3

I am trying to isolate a portion of a string in R. The strings have the form ABC_constantStuff_ABC_randomStuff and ABC is what I am trying to extract. ABC is unknown and can be 1-3 characters long. I've been trying grep and gsub but am unsure how to specify my regular expression using

str <- 'GDP\" title=\"GDP - News\"></a>"'
symbol <- gsub(pattern,'',str)

Here GDP is unknown and can be 1-3 characters long, \" title=\" is constant in every string and I would like to remove \" title=\"GDP - News\"></a>"

Thank you for help in advance.

rrs
  • 9,615
  • 4
  • 28
  • 38
Jørgen
  • 313
  • 3
  • 14

2 Answers2

4

A simple one is

R> gsub("^([A-Z]*)_.*", "\\1", "ABC_constantStuff_ABC_randomStuff")
[1] "ABC"
R> 

which gets all letters up to the first _.

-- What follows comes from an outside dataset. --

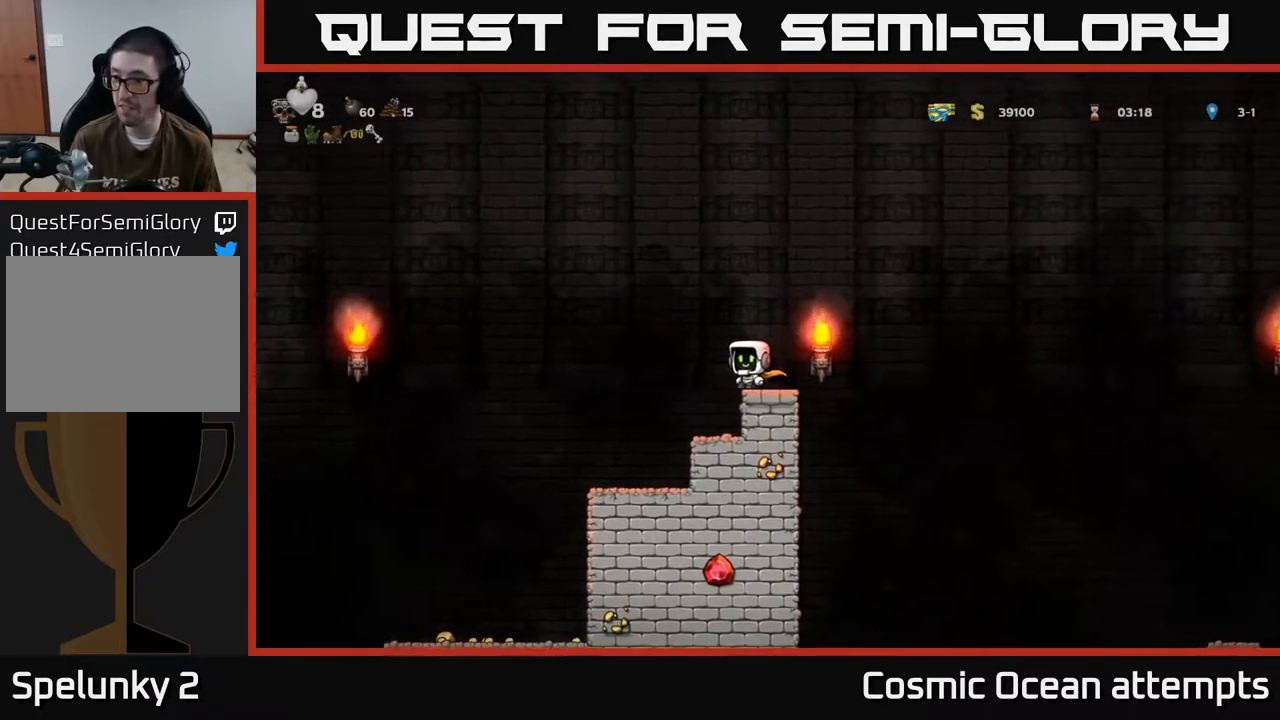
{"buttons": ["DPAD_RIGHT"], "left_stick": "center", "events": [[50, "A", "up"], [483, "DPAD_RIGHT", "down"]]}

Another one assumming _ is your separator is

R> strsplit( "ABC_constantStuff_ABC_randomStuff", "_")[[1]][c(1,3)]
[1] "ABC" "ABC"
R> 
Dirk Eddelbuettel
  • 360,940
  • 56
  • 644
  • 725
3

Does this help?

> sub("\".*$", "", str)
Arun
  • 116,683
  • 26
  • 284
  • 387